By the end of this class, students will learn the main concepts, methodologies, and tools in explainable artificial intelligence (XAI) and apply these skills to real-world machine learning problems. The students will develop the critical thinking to analyze a given task requiring both performance and explainability and will also gain the experience of applying the data science process end-to-end as an individual and as a team member.

Textbook

There is no single required textbook for this course as the lectures will be based on multiple textbooks, various articles, and web documents as well as real scenarios from external companies.

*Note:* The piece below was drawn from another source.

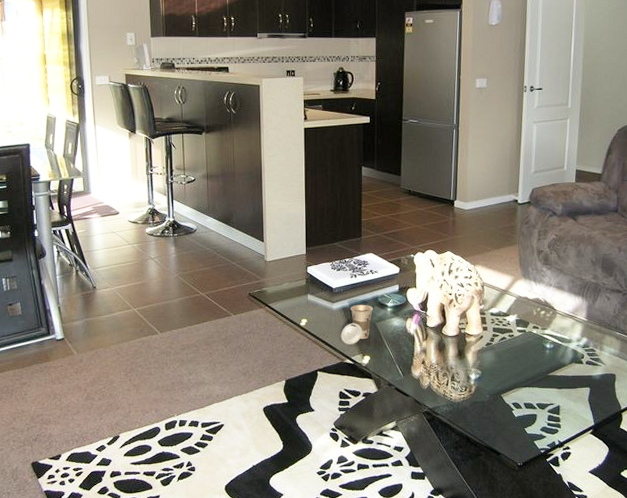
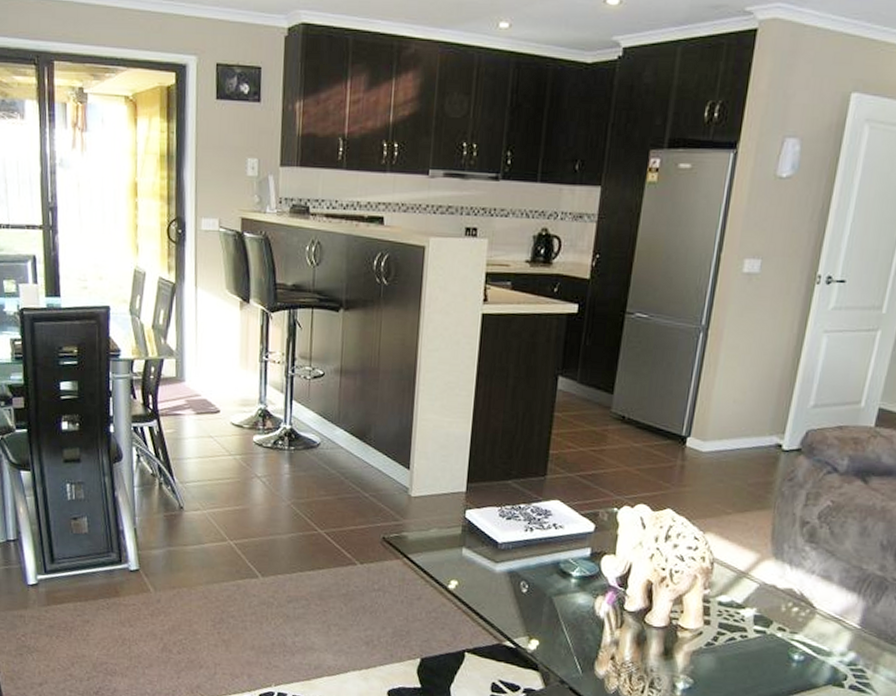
cup: present [340,304,374,344] -> none [501,568,552,622]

Among numerous textbooks available in the market, the following are recommended.

 

1. Pattern Recognition and Machine Learning (Information Science and Statistics) by Christopher M. Bishop, ISBN-13: 978-0387310732. Online material and downloadable pdf are available at https://www.microsoft.com/en-us/research/people/cmbishop/prml-book/


2. Machine Learning by Tom M Mitchell ISBN-13: 978-1259096952. Online material is available at http://www.cs.cmu.edu/~tom/10701_sp11/lectures.shtml


3. Deep Learning (Adaptive Computation and Machine Learning series) by Ian Goodfellow, Yoshua Bengio, Aaron Courville, ISBN-13: 978-0262035613. Online material is available at https://www.deeplearningbook.org/

4. Reinforcement Learning: An Introduction (Adaptive Computation and Machine Learning series) second edition by Richard S. Sutton (Author), Andrew G. Barto, ISBN-13: 978-0262039246. Online material is available at https://mitpress.mit.edu/books/reinforcement-learning-second-edition (reinforcement learning-focused book)

5. Machine Learning by Andrew Ng’s online machine learning course available at https://www.youtube.com/watch?v=PPLop4L2eGk&list=PLLssT5z_DsK-h9vYZkQkYNWcItqhlRJLN

Grading Policy

This course is offered for 3 credits. The grade is broken down as follows.

● Attendance: 5% (with a video camera on, or permission from the instructor)
● Class participation (especially students should actively participate in productive discussion during paper presentations and group projects): 5%
● Paper presentation assignments (for papers, company product, video, tool, a short tutorial, etc): 30%
   o Grading for paper presentations: Contents (from the paper responsible for and related work): 50%, Clarity of presentation: 30%, Being able to answer questions: 20%
● Two programming-/tools-based assignments: 20%
● Final project (students should come up with scenarios and data sets; generally available on Kaggle or data science community sites; it will include proposal presentation and result presentation; the score will be calibrated based on individual contribution): 40%
● Grading for project proposal & project presentations (out of 40% of overall score):
   o Proposal (topic search, organization, planning, presentation):15%,
   o Contents of the project (motivations, merits, approaches to solving the problems, i.e. methodology, technical depth, experiments, and summary of related work and future work): 70%
   o Clarity of final project presentation and being able to answer questions: 10%,
   o Final reports or extended presentation materials as well as project source code for verification (15%)

Prerequisite

Familiarity with general concepts of machine learning and deep learning as well as tools/languages for ML/DL is needed for programming-based assignments and projects.

Note

Lecture Plan: Week by week course topics will be provided in the second week of the class and adjustments may apply. Some lab sessions or assignment sessions may be given by TAs.

 

Attendance policy: The University requires attendance to be recorded. However, we realize that absence from
class is sometimes unavoidable due to medical or personal reasons. It is the responsibility of the student
to report the reason for his/her absence to the instructor and provide documentation if requested. The
instructor will decide whether the student’s absence should be excused. Each student is accountable for all
work missed because of absence.

 

Language policy: This course will be taught in English. All lectures, as well as exams and assignments,
will be given in English. Students will use English for answering exam questions and doing assignments.